I don’t know about you, but I love a good forest. Tall trees, running rivers, campsites, and endless possibilities for exploring. My love for the forest is alive and well during the daylight hours, but you couldn’t pay me enough to get me into the forest at nighttime, and I’m not alone in that.
Perhaps that’s why Last Report is so delightfully creepy.
Last Report is a pixel, point-and-click horror game in which you play the role of a park ranger working the night shift in their remote cabin. It starts out peaceful, but things quickly descend into a plot that wouldn’t be out of place on the big screen.
The joy of the forest?

In Last Report, your entire gameplay experience is based behind a desk inside your cabin. Your only responsibility is to check on reports from the day shift, deciding whether they’re appropriately labeled, accurate, and worth reporting. You do this by uploading them to the computer, clicking through some options, and then verifying yourself through a captcha after every report.
The night begins well. You meet your fellow ranger and catch up after your vacation, you meet the new guy who just started, and you even get a free cup of coffee out of the deal. The first clue that not everything is as it seems comes when your friend tells you that the power keeps going out.
For anyone who has not grown up watching horror movies that they’re definitely too young for, that’s never a good sign.
A knock at the door

In a dark cabin that’s only lit by the glow of a computer screen and a moderately bright table lamp, it’s easy for shadows to become sinister and for the mind to play tricks on you, making you see things that aren’t there. That phenomenon is played on in Last Report, with the shadows of the trees beyond the window transforming into spooky shapes and disappearing when you blink, and the flickering lights can make you fear the worst.
But that’s the joy of the horror genre. Getting tricked into being scared by your own mind is something that horror writers heavily rely on, and why psychological horror works so well. In Last Report, this is backed by the more physical scares, which start after the first flicker of the lights.
It starts with a knock at the door that turns out to be the new recruit. Then it’s the walkie-talkie going off out of nowhere and making you jump. Then, another knock at the door that you’re certain is going to be a co-worker, only for there to be nobody there, or worse, someone laying a bear trap outside the front door.
The unseen photographer

The main and most obvious element of horror in Last Report starts slowly, with a single strange report about a mutilated deer that reaches your desk.
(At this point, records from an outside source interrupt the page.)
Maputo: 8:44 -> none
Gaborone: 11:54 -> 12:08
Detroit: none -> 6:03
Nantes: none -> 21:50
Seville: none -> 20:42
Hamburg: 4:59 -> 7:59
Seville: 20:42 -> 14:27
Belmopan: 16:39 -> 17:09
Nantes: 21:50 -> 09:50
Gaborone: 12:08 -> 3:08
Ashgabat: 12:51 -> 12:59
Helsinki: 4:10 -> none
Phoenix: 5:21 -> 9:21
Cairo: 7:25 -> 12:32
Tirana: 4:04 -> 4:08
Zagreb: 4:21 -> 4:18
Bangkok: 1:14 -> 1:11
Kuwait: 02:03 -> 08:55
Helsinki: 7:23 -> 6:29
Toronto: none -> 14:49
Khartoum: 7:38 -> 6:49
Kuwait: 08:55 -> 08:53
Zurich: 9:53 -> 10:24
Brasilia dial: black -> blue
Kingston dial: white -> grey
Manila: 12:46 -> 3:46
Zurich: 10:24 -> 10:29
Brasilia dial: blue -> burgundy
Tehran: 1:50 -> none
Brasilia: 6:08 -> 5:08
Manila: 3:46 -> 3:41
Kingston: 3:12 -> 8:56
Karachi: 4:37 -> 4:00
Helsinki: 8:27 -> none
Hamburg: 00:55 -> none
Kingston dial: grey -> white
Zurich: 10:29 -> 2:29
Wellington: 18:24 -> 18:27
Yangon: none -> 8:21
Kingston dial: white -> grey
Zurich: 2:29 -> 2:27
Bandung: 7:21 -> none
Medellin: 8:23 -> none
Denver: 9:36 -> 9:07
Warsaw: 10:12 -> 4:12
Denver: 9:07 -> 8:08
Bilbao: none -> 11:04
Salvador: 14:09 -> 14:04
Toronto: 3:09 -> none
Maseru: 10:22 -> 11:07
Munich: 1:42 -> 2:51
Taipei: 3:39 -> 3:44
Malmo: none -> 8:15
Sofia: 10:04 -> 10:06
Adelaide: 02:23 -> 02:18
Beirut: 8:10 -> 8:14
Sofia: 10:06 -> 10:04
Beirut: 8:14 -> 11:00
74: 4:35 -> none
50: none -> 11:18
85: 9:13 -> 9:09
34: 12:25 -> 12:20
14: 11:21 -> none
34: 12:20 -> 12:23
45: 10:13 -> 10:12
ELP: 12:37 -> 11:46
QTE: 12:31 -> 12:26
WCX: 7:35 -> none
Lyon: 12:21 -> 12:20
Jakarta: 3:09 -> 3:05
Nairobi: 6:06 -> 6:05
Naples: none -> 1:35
It seems like a one-off, with the reports immediately following that one going back to normal. But then another bloodied report is pulled from the pile, this one with humans in it, and eventually, a photo of the cabin that you’re in at that very moment.
Between that and the revelation from your oldest co-worker that the last ranger who inhabited your cabin was brutally murdered in the most bloody way imaginable, you could be forgiven for thinking that maybe it’s time to go home. But it’s not that simple, you’re being watched, and the outside seems more dangerous than the inside.
Right?
Last Report has been developed by Monopixel Games and was released on July 11, 2025. If you want to put yourself on edge, you can get a taste of what’s to come in the demo, which is available to download as well.